THIS IS THE THIRD POST FROM GUEST BLOGGER, MS. ORTIZ.
Growing up, I was taught by those who raised me that we should treat each other with respect. The Golden Rule, treat others the way you would want to be treated, always came up in these conversations. I try to live by this rule as much as I can, although I fall short from time to time like everyone else. So many adults drummed the Golden Rule into my head as a child that I just assumed it was universally followed. It was, after all, a Golden Rule.
Now that I am sitting in different classrooms, learning how teachers interact with their students, I have noticed that the Golden Rule is not being followed by everyone. You probably think that I am referring to the students and you are partially right. I have seen students be disrespectful to their teachers countless times, both when I was a high-school student and now that I am observing classes. In high school I assumed that students deserved their punishment when the teacher deemed them “disrespectful”. My upbringing taught me to respect both the Golden Rule and authority. However, I now see that this outlook was based on certain assumptions, assumptions that failed to consider the antecedents of certain disrespectful student behaviors.
My classroom observations have been teaching me that some teachers are not following the Golden Rule, even though they insist their students follow it. If a teacher demands respect, they should also show some level of respect in return. Even though students know of the Golden Rule when it comes to their teachers, it gets difficult for them follow if some of those teachers do not model that behavior. There have been instances when I lost respect for a teacher because they showed little consideration toward their students when addressing them. I was conditioned to just let it slide because, if I got into an argument, I felt there was no way for me to win. However, not all students will let an insult pass by without them having a say about it. This usually ends in an argument with the teacher. If a teacher says that students have to respect them and the rest of the class, but then the teacher calls them names, makes them feel stupid or perhaps insults them out of frustration, how can a teacher expect respect in return?
Students are human beings with feelings, even though they may not always understand those feelings. If they feel as if they have been debased, they usually answer back in kind. This is by no means a justification for poor student behavior, just a call for some empathy. How would you react if you were told that what you did was dumb, even though you were not taught how to do it? How would you react if you were constantly put down instead of being encouraged to constantly to do your best? How would you react if your culture was insulted in any way, shape or form, intentionally or not? If it was one adult saying these kinds of things to another adult, there would be an argument between them. Even though teachers are supposed to have authority, some students will not allow a teacher to insult them, especially in front of the entire class. They will speak up and possibly insult the teacher in return. One also has to take into account the fact that students usually close ranks when a teacher insults one of them, especially if the insult has to do with one’s culture and/or values. This diminishes the teacher’s authority and makes it difficult to maintain control of the class.

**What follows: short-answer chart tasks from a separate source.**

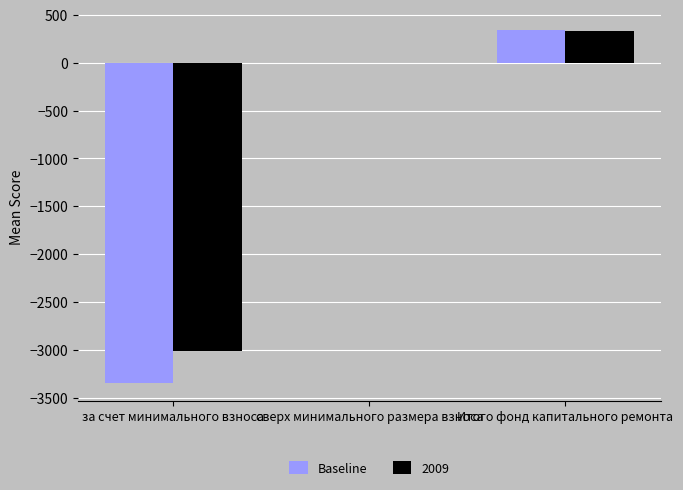

How many series are shown in this chart?

2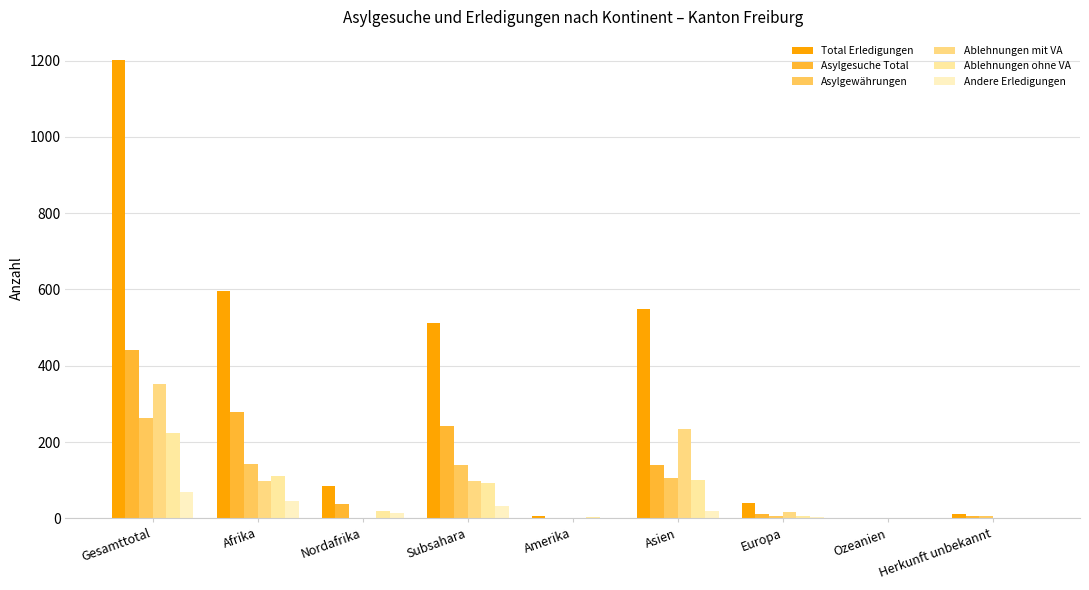

How many groups of bars are there?

9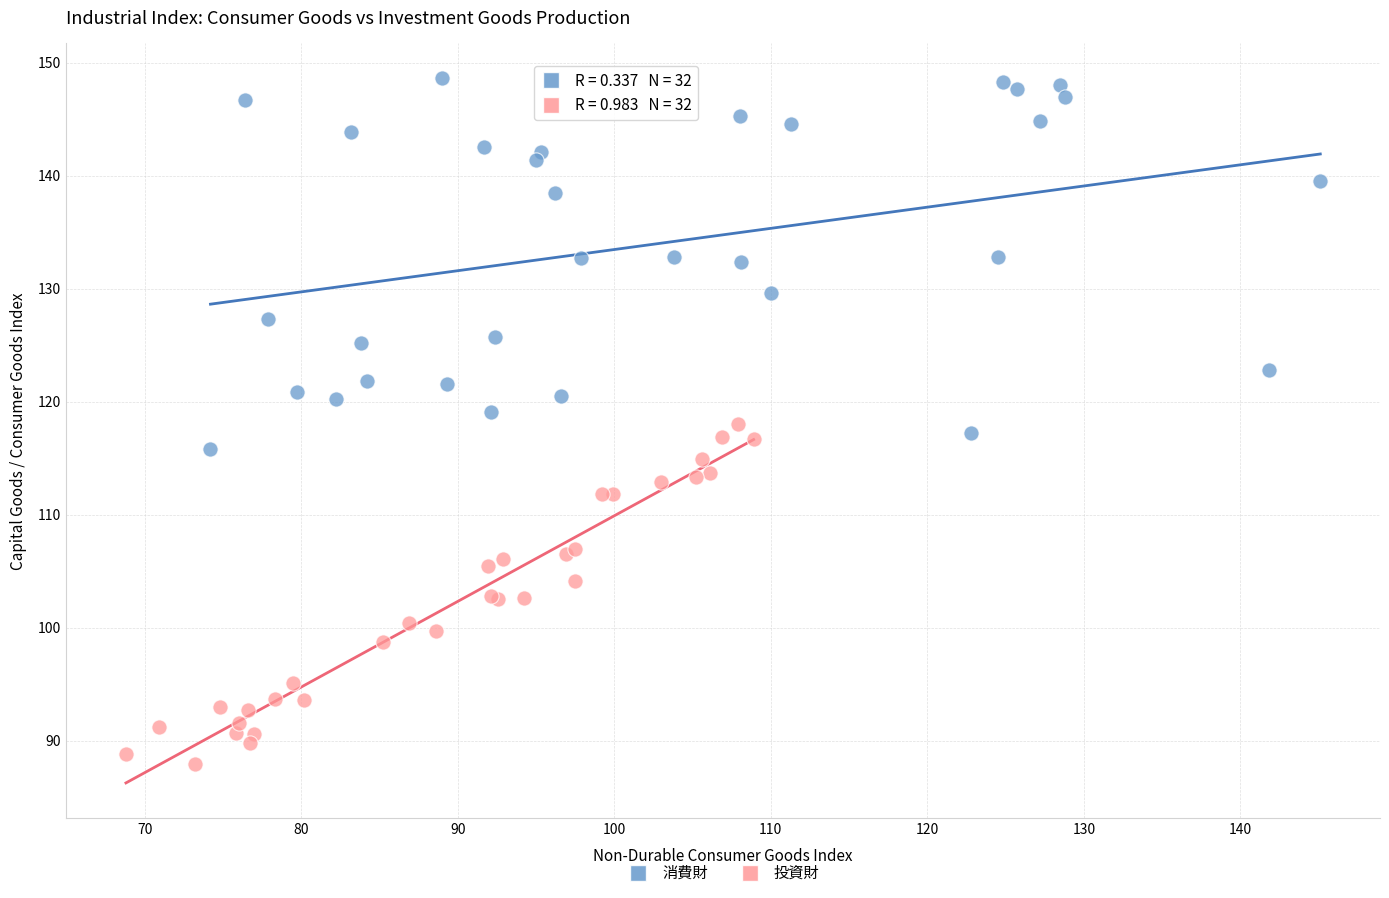

Which series contains the highest Y value?

消費財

Yes, unfortunately I have seen such situations in the time I have been observing classrooms. In an era when NYC teachers have virtually no recourse in disciplining unruly students, the only authority at their disposal is moral authority. It is tough to see how a teacher can make it to June without it.
Even though I have seen teachers who say things to insult students, this certainly is not the norm. The majority of the teachers I have had, and the majority of the teachers I have known throughout my life, generally followed the Golden Rule even when their students did not. Furthermore, I believe the times I have seen teachers lose control of themselves was when they were frustrated, a point all human beings reach from time to time. Perhaps the teacher felt that saying something shocking or especially mean was the only way to get their students’ attention.
A teacher should not let their frustrations drive their actions because it may end up alienating their students completely, reducing the influence they exercise in the classroom. This has the potential to create a vicious cycle of frustration and alienation, each feeding off the other and making it progressively harder for the teacher to have effective classroom management. From my perspective, it is easy for me to talk about the Golden Rule because I have yet to be charged with controlling a classroom. In a way, I am grateful for the opportunity to witness these candid classroom moments. They have taught me much about the dynamics of student behavior. There is value in learning what to avoid when I start my own career.
One thing this has taught me is that the classroom is a reflection of the teacher. It is ironic to learn all of these theories in college that take the view that the teacher who teaches best teaches least. Since classrooms take on the personality of their teachers, does this mean that the teacher who teaches least has students who learn the least? Is this not also a manifestation of the Golden Rule?
For now, it seems as if the Golden Rule is the only pedagogical theory that holds water.